Un renforcement du recentrage amorcé en 2022

Cette annonce de cessions potentielles en Afrique australe s’inscrit dans la continuité de la stratégie de recentrage entamée dès avril 2022. Standard Chartered avait alors annoncé son intention de se retirer de sept pays africains dont l’Angola, le Cameroun, la Gambie et la Sierra Leone, tout en cédant une partie de ses activités en Côte d’Ivoire et en Tanzanie.

Une décision stratégique qui permet au groupe de réallouer ses ressources vers des zones à plus fort potentiel, afin de mieux accompagner ses clients. La banque semble donc définitivement tournée vers une accélération de son recentrage sur les marchés les plus porteurs et les activités les plus rentables.
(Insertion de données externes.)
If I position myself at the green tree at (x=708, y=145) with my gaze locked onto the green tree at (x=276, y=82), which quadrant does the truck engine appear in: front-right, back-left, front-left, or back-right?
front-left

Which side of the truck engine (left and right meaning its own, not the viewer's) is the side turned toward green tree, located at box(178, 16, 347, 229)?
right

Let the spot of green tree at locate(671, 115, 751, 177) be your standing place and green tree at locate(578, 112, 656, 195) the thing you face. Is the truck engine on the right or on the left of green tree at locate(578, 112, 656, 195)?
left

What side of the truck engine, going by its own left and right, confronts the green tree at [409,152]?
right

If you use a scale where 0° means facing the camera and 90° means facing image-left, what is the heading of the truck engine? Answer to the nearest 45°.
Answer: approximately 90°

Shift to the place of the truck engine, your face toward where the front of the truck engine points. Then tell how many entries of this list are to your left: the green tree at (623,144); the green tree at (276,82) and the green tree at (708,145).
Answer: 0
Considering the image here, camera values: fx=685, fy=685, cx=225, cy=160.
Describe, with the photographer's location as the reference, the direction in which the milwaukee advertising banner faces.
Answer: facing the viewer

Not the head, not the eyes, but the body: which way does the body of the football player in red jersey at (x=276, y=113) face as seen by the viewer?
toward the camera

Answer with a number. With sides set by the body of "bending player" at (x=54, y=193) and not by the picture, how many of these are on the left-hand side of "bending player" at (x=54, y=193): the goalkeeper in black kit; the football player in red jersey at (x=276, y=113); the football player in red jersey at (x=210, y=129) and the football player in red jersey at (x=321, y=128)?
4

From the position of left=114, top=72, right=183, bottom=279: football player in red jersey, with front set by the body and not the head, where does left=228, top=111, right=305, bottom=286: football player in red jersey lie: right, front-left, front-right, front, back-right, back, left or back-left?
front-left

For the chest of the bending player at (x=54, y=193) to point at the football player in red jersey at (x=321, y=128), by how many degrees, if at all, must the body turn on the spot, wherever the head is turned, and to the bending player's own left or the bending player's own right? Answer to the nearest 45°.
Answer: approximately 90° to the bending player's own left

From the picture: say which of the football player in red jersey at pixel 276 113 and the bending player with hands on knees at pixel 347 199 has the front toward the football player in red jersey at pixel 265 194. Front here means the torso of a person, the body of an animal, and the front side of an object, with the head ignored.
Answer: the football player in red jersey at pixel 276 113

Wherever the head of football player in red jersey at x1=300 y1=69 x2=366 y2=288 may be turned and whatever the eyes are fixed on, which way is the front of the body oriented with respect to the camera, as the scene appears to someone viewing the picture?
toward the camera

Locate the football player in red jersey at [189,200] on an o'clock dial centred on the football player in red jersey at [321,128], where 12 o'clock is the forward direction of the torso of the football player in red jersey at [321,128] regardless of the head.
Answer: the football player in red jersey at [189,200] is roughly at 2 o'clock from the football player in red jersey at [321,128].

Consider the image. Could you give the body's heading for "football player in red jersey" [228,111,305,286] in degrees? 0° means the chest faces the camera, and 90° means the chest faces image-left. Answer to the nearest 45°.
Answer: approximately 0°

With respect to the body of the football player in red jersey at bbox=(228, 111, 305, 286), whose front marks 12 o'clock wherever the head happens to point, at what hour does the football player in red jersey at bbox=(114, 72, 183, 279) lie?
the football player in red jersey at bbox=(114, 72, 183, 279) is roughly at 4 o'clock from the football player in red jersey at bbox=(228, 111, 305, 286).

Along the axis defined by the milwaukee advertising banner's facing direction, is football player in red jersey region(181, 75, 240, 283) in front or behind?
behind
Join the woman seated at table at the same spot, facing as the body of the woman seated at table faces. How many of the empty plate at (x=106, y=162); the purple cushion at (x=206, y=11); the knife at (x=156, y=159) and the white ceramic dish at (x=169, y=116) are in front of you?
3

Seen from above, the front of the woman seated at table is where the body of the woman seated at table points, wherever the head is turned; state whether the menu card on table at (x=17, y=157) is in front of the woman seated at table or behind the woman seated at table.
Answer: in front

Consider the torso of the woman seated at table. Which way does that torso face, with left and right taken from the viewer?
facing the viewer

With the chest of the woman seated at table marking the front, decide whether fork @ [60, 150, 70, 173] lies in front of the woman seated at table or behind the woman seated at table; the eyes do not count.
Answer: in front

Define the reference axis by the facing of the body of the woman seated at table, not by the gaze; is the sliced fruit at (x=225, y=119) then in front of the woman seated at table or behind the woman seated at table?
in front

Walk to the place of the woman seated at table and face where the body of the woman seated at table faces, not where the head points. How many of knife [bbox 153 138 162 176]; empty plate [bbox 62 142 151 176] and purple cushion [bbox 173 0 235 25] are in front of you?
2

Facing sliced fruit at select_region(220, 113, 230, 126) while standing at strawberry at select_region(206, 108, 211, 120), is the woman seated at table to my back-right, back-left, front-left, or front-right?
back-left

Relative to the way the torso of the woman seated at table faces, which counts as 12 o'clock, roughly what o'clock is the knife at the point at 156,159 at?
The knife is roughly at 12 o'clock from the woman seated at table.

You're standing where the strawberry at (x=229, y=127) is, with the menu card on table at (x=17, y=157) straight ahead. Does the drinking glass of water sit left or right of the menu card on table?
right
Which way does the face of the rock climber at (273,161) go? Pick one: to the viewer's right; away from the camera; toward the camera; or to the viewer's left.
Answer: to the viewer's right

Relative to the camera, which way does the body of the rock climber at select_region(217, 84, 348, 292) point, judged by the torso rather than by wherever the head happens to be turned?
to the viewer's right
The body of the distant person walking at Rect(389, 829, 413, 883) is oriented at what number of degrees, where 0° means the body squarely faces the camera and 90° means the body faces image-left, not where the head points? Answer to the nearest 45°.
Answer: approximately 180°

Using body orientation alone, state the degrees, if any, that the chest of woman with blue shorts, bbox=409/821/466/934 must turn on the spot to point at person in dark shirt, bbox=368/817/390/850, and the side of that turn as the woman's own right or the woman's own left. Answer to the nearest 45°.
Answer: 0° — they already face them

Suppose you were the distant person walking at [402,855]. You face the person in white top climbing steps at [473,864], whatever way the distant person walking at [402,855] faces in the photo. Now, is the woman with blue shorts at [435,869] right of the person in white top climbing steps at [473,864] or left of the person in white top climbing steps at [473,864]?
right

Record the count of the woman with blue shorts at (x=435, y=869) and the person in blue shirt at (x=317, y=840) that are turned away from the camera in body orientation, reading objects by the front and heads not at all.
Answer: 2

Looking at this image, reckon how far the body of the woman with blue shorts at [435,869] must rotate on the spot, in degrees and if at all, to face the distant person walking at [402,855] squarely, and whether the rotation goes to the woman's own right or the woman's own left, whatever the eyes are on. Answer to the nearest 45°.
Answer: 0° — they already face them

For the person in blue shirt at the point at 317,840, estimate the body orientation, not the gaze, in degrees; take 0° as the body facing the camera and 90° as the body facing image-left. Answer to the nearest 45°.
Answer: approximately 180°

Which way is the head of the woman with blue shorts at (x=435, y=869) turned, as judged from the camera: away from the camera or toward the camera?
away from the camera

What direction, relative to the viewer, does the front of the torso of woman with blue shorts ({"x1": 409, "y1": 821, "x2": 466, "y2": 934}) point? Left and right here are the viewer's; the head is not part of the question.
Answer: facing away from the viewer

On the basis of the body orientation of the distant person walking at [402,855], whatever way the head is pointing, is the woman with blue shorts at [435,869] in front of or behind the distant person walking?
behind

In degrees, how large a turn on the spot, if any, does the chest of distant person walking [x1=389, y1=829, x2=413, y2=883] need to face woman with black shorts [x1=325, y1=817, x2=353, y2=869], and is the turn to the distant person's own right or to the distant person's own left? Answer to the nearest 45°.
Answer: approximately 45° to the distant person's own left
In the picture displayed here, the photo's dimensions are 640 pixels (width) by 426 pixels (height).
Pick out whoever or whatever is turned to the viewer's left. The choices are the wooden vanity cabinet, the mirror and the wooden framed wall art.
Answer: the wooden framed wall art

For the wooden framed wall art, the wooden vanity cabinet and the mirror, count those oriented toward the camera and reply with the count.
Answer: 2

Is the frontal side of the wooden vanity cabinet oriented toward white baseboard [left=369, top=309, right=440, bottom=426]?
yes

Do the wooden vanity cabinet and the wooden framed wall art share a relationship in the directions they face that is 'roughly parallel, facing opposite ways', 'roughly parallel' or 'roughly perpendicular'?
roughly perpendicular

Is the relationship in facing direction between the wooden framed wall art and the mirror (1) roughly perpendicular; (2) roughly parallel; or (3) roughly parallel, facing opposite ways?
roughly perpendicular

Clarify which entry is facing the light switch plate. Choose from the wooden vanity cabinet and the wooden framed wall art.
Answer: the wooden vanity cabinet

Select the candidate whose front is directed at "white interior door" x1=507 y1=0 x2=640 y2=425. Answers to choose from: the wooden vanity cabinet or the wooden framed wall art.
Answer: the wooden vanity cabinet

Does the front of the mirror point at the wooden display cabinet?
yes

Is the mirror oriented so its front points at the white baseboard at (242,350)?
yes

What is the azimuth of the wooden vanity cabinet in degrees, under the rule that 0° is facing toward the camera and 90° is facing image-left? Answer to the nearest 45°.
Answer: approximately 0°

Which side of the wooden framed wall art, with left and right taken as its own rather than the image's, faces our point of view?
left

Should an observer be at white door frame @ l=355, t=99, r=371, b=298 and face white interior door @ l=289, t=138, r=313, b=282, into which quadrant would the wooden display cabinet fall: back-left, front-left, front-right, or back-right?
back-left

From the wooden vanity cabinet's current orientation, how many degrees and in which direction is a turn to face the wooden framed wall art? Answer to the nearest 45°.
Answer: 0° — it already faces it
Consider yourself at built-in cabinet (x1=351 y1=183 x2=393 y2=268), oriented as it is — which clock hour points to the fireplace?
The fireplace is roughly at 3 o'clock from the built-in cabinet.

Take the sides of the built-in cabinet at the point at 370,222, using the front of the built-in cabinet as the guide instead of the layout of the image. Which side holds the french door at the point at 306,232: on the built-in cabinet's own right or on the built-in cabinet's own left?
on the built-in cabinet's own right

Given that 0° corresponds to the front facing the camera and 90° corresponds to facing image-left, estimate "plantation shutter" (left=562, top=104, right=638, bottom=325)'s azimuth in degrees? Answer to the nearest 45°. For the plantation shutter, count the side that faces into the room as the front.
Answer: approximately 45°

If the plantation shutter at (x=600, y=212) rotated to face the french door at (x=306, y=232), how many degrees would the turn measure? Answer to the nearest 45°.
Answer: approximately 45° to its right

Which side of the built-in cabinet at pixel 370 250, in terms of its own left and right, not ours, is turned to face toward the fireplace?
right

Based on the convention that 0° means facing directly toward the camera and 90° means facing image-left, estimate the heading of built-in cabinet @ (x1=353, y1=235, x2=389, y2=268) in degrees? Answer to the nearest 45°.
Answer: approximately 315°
Un impact financier limité mais stratégique

D’un point de vue purement financier, le communiqué du 27 novembre 2024 souligne que «les conséquences des sorties proposées ne sont pas matérielles pour le groupe dans son ensemble.» Une formulation prudente qui laisse entrevoir un impact financier relativement limité pour un groupe qui a réalisé 4,9 milliards de dollars de résultat d’exploitation au 3ème trimestre 2024. En hausse de 11% par rapport à la même période de l’an dernier et de 12% à taux de change constant.

Cependant, cette décision revêt une importance stratégique majeure. Elle marque une nouvelle étape dans le vaste plan de restructuration engagé par Standard Chartered ces dernières années, visant à se recentrer sur ses métiers et zones géographiques les plus porteurs.

Le Botswana, l’Ouganda et la Zambie représentaient en effet probablement un poids trop faible dans les revenus et résultats du groupe pour justifier d’y maintenir une présence forte dans la banque de détail et la gestion de fortune. Des activités particulièrement coûteuses en investissements marketing, en réseaux d’agences physiques et en forces de vente.

Une tendance de repli en Afrique subsaharienne

Cette décision stratégique intervient en outre dans un contexte de repli progressif des grandes banques internationales de la région subsaharienne, jugée de plus en plus difficile et peu rentable. On se souvient du désengagement complet en septembre 2022 de Barclays en Afrique après la cession de sa filiale sud-africaine Absa. Ou encore début 2023 du retrait de Société Générale de plusieurs pays africains dont le Congo, la Guinée équatoriale, la Mauritanie et le Tchad.

Comme l’analyse Gary Greenwood, analyste de recherche en actions chez Shore Capital, «ce nouveau mouvement de Standard Chartered n’est donc pas une surprise et c’était quelque chose qu’ils avaient laissé entendre.» L’analyste voit dans cette annonce la simple concrétisation des «opportunités de vendre une partie ou la totalité d’un petit nombre d’entreprises» évoquées dès la dernière présentation des résultats.

Si Bill Winters assure que l’Afrique reste au cœur du réseau mondial de la banque où le groupe est présent depuis 170 ans, ce recentrage pourrait marquer un nouveau virage stratégique du britannique sur le continent. Son ambition semble désormais de se concentrer sur les besoins transfrontaliers de ses grands clients entreprises et institutionnels, plutôt que sur une présence de banque de détail peu différenciante dans certains pays.

Un avenir centré sur la banque d’affaires ?

Le patron affiche en effet la volonté de «resserrer le focus» de sa banque d’investissement sur les besoins transfrontaliers des grands clients entreprises et institutionnels à travers l’Asie, l’Afrique et le Moyen-Orient. Il vise notamment à augmenter à 60% la part des revenus provenant des clients institutionnels, contre 40% pour les entreprises.

Cette ambition de devenir un acteur de référence de la banque d’affaires transfrontalière en Afrique semble plus réaliste que le positionnement actuel de Standard Chartered, pris en tenaille entre les banques locales bien implantées et les mastodontes mondiaux.

Si cette stratégie de recentrage devait se confirmer, on peut s’attendre à ce que Standard Chartered conserve dans la plupart des pays africains une présence de banque d’affaires dédiée aux grandes entreprises et institutions financières internationales. Mais qu’elle abandonne progressivement ses activités de banque de détail et de gestion de patrimoine pour les particuliers et PME, peu différenciantes et à faible rentabilité. Une évolution stratégique qui pourrait impacter durablement son modèle économique et son empreinte en Afrique subsaharienne.